• _ABOUT THIS EXERCISE_
What number of lines in the entries hold the string "fractalNoise"? Answer with it alone.

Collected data
%%

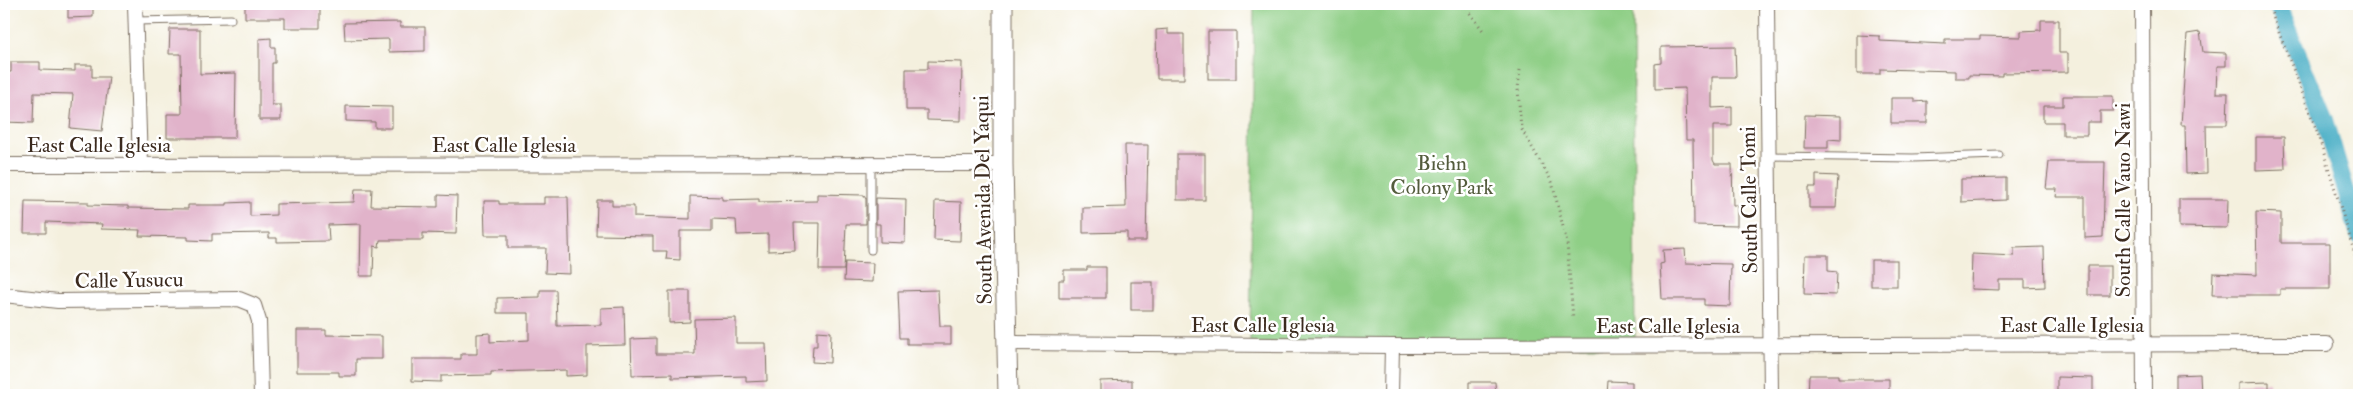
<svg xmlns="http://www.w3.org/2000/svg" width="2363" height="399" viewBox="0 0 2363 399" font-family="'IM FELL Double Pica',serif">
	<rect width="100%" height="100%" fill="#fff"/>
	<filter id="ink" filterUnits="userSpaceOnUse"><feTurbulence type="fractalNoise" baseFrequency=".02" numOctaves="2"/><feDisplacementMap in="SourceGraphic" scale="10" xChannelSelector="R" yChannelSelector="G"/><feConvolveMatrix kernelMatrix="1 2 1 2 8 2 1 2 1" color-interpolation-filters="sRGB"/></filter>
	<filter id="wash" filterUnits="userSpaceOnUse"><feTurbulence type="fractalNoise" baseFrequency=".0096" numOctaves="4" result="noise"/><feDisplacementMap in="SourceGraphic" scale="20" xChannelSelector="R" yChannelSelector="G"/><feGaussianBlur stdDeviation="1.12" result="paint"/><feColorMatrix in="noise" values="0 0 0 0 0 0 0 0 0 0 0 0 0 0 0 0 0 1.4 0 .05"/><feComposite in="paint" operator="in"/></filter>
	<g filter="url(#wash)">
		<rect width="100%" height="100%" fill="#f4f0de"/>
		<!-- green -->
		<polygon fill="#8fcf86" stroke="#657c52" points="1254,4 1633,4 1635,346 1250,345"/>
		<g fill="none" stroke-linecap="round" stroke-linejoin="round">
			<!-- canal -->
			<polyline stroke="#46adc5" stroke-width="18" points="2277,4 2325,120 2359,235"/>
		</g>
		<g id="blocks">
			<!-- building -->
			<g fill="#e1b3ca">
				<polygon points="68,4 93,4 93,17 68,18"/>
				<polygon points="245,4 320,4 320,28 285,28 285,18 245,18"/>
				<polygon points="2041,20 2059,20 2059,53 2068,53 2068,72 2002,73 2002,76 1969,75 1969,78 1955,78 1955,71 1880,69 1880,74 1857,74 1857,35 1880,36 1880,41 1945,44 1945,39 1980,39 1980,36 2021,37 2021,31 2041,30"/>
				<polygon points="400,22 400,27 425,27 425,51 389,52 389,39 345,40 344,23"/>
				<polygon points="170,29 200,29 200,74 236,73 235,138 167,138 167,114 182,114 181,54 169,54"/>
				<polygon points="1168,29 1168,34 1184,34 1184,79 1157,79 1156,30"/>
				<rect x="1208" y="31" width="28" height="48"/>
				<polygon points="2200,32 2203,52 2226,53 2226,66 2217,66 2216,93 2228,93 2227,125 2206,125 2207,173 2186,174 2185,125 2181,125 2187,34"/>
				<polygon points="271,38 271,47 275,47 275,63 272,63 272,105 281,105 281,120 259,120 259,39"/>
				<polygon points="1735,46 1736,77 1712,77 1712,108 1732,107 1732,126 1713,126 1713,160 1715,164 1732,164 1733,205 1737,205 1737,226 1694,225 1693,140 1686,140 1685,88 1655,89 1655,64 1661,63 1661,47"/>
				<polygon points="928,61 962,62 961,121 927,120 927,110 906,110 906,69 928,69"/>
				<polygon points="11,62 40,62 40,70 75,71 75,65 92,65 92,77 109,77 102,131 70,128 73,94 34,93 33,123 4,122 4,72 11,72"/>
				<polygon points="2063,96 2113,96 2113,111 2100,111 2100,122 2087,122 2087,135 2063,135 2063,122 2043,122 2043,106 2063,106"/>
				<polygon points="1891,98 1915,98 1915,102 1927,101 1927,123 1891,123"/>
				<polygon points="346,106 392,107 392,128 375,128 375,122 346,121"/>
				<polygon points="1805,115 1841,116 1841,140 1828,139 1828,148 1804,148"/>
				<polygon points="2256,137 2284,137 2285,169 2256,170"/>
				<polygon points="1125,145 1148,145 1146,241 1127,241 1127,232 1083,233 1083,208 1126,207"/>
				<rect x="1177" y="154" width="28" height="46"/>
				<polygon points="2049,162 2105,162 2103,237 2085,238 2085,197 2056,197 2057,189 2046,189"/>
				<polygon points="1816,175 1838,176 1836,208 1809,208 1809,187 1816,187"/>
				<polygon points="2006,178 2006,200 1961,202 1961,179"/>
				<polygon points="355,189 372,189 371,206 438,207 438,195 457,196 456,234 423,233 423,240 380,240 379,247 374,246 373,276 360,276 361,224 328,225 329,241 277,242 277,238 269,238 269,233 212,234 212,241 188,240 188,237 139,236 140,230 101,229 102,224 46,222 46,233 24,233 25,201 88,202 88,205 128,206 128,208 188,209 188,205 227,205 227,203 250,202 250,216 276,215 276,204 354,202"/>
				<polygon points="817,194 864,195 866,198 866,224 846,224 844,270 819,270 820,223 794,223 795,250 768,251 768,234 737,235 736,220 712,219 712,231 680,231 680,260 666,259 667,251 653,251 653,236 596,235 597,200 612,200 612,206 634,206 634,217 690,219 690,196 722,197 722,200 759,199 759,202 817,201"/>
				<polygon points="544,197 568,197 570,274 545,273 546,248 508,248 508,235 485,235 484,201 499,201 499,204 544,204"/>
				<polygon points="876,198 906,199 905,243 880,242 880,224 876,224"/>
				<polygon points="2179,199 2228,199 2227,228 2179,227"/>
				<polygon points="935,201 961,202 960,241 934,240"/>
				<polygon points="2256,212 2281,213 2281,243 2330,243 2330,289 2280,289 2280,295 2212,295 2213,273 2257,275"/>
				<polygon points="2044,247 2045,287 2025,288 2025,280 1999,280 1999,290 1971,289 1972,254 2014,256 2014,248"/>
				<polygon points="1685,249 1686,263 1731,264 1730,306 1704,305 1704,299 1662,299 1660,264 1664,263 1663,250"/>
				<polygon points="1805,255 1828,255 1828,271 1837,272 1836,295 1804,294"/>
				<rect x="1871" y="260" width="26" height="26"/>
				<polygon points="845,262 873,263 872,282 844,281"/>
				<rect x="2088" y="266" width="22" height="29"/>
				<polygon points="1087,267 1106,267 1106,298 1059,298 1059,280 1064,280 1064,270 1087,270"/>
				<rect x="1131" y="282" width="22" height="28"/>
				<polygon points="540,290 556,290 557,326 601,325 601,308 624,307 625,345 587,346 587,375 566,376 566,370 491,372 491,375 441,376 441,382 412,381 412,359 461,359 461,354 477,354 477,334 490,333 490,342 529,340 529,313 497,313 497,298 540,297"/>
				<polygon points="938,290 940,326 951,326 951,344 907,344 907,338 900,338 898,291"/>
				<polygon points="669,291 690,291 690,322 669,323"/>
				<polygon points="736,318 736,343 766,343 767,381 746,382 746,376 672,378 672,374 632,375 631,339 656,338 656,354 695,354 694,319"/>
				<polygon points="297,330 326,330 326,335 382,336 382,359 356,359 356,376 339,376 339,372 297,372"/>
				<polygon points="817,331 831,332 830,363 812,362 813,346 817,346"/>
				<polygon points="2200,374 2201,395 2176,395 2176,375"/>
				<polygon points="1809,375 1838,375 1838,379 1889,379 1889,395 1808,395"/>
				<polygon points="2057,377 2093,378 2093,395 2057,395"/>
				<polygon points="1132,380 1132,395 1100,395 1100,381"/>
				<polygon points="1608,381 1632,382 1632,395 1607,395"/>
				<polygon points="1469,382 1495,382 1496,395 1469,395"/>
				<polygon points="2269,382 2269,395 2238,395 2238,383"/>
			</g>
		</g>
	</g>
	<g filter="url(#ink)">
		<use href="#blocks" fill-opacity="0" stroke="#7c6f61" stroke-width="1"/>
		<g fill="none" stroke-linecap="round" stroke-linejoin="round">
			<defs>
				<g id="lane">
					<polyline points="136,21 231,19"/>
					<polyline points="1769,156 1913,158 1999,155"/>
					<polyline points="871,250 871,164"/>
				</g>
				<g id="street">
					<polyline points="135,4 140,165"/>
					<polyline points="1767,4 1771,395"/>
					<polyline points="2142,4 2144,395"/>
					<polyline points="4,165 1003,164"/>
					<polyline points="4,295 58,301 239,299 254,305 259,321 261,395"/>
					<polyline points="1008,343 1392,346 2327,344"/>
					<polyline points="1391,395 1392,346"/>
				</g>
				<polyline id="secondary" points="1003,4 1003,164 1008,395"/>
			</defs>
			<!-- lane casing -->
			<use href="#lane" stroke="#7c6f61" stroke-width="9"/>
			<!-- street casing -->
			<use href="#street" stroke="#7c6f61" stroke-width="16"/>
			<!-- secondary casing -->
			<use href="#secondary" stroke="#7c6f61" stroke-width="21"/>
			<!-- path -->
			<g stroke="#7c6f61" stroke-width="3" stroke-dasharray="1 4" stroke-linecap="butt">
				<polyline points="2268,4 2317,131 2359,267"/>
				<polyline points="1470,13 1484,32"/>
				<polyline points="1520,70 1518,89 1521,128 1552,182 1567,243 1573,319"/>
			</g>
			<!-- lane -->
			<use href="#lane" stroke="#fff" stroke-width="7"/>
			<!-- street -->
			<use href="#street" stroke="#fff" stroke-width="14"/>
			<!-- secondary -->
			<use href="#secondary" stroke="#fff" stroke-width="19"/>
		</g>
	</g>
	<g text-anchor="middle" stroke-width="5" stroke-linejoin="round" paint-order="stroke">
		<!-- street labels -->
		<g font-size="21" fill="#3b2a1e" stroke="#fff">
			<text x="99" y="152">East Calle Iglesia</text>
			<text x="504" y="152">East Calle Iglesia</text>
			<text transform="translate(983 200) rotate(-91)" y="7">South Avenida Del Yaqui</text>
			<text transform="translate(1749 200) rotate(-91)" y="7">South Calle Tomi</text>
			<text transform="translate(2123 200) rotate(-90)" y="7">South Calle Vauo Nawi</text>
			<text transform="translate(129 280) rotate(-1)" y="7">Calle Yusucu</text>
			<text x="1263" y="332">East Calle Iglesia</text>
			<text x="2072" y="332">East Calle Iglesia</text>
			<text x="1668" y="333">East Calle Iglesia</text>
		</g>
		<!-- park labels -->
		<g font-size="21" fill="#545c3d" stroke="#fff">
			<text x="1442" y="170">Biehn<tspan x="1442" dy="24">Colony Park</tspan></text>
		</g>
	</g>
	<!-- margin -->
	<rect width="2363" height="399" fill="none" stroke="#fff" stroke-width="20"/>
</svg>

%%

• _YOUR RESPONSE_
2